Гибрид: Для чтения вслух - Игорь Беляев
Шрифт:
Интервал:
Закладка:
Они встали друг против друга и стояли. Потом из ихнего войска вышел воин с лицом как у Левки Ноздрунова. С мечом, в латах, как в кино, которое мы недавно всем классом смотрели. Из нашего войска тоже вышел воин.
Тут мне почему-то почудилось, что это я. Тоже в латах и с мечом. Я все старался заглянуть Левке в глаза. А он отворачивался. Тогда я поднял меч и с криком «Умри, гад!» проснулся.
Наутро я никак не мог вспомнить, что мне наказывала во сне бабушка.
Поединок
Котик собрал человек пять ребят из нашего двора. И повел всех за угол, где была глухая стена и никто из окна дома за нами не мог подсматривать. Небо было хмурое. Или дождь пойдет, или снег.
Может, со страха, а может, от погоды — меня как-то трясло. Убежать я, канешно, не мог. Но сквозь землю провалиться — хотелось. Сосало вот тут, под ложечкой. И вся злость куда-то подевалась.
Но вот появился Секиль, с ним пятеро каких-то пацанов.
И Левка.
Секиль поздоровался с Котиком за руку, шиканул своим хронометром, мол пришли вовремя, как договаривались. Команда Секиля молча встала полукругом с той стороны, а Котик с нашими ребятами с этой. Получилось два полукруга. Секиль вывел Левку в центр, а Котик вывел меня.
Они еще раз сказали, что мы будем стыкаться «до упаду, а кровь не в щёт». И отошли в сторону.
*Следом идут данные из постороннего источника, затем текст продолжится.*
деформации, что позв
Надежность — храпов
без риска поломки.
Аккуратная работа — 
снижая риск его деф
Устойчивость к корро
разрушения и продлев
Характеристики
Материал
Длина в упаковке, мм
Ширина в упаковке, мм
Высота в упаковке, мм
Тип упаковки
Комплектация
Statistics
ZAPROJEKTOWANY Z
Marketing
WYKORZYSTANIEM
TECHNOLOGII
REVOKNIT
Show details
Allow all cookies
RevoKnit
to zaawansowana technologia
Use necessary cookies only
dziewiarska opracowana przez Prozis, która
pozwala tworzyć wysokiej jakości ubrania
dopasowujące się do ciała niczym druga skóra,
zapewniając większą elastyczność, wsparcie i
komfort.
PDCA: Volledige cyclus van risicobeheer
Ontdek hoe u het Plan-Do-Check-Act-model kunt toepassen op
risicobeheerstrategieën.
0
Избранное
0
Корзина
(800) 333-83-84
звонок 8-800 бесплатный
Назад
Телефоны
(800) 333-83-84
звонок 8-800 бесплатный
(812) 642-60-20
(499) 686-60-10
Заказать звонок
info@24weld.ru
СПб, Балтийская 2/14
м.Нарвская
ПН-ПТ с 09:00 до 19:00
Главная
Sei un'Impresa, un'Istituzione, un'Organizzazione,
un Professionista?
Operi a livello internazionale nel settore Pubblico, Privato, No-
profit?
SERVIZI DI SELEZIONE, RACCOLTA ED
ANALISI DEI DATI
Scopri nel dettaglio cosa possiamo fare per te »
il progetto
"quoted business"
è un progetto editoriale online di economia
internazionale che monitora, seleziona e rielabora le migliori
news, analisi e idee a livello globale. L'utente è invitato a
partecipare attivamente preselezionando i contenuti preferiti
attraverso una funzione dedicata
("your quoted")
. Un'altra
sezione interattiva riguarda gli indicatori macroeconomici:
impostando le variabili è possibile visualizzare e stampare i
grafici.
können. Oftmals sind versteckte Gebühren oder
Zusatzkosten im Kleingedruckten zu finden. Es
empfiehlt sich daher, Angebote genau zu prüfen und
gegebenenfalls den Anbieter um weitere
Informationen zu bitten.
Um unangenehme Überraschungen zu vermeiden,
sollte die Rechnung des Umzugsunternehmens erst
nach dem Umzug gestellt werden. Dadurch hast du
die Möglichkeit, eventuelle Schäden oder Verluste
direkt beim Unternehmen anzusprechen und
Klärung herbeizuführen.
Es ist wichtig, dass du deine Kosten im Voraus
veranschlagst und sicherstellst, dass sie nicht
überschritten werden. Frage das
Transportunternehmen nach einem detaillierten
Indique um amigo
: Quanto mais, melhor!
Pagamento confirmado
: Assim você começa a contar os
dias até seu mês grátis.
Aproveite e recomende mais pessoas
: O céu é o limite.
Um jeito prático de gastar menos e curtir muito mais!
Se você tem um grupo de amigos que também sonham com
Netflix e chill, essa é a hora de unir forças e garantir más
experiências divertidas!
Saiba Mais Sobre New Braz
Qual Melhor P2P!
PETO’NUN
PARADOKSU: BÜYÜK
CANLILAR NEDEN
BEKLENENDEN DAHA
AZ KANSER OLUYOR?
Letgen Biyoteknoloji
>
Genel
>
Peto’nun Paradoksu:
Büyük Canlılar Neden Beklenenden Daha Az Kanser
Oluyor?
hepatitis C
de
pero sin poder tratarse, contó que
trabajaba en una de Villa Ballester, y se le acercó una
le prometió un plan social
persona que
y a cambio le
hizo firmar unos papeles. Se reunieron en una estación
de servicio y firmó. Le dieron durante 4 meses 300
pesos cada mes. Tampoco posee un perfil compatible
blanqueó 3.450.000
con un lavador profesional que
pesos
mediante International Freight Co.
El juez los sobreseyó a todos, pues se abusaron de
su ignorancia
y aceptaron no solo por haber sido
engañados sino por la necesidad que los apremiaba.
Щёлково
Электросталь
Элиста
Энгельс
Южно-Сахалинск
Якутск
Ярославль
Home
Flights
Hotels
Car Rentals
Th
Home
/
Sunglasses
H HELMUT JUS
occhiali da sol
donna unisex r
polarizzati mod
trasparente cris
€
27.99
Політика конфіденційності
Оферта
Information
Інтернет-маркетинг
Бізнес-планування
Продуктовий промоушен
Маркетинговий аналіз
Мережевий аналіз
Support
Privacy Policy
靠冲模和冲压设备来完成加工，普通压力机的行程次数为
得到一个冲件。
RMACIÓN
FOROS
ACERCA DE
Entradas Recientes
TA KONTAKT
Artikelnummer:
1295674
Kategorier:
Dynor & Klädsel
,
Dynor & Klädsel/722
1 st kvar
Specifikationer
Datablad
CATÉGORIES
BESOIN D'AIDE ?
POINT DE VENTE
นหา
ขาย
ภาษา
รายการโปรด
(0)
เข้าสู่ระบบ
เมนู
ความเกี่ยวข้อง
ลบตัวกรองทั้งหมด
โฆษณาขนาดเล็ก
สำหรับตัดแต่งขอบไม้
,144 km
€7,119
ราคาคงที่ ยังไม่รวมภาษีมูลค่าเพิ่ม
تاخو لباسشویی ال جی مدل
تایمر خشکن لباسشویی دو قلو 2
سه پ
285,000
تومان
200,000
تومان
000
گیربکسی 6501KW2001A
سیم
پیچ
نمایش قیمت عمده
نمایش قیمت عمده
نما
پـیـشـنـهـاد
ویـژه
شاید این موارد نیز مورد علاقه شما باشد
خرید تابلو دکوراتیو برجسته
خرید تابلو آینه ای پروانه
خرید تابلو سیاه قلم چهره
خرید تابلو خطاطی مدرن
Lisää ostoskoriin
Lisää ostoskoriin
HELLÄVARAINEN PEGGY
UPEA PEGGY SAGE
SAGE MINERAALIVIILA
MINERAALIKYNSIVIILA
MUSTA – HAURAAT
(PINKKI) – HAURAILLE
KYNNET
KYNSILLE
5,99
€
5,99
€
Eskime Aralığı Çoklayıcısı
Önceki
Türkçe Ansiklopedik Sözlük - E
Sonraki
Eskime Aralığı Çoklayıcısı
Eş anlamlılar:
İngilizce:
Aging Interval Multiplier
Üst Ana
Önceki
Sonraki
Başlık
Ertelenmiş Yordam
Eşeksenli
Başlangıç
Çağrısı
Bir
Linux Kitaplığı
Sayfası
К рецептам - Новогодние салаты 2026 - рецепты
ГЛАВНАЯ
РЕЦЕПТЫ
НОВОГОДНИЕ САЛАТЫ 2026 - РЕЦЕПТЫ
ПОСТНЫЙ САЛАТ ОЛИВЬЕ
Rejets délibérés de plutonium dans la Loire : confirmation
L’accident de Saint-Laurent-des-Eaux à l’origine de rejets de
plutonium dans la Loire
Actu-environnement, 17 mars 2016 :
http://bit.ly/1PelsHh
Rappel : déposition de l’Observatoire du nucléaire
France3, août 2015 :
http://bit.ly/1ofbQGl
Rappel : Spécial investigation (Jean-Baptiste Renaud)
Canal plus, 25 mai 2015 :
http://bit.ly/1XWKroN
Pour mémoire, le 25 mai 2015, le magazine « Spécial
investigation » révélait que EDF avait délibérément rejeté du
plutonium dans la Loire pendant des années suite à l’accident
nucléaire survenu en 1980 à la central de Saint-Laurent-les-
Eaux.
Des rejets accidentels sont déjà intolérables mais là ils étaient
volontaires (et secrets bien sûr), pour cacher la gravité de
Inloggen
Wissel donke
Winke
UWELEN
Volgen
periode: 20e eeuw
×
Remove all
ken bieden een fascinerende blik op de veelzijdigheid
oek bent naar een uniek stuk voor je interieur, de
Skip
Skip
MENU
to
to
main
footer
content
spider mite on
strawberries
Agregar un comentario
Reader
На кирпичной стенке над ящиком с песком висел кусок рельса. В ящике всегда торчала лопата и железный прут.
В случае пожара по рельсе надо было бить беспрерывно. Пока не сбежится весь дом. Ведь «пожарка» могла и не приехать. Мало ли что бывает во время войны?
Мы встали друг против друга. Я немножко боком, как научил Котик и выставил два кулака. Левка тоже сжал кулаки и выгнул грудь вперед.
Один из наших ребят по команде Котика подошел к рельсе и лупанул по ней железным прутом изо всей силы.
Тю-ю… — запела рельса.
Левка начал скакать вокруг меня и бить по воздуху. Левой, левой, потом правой, правой.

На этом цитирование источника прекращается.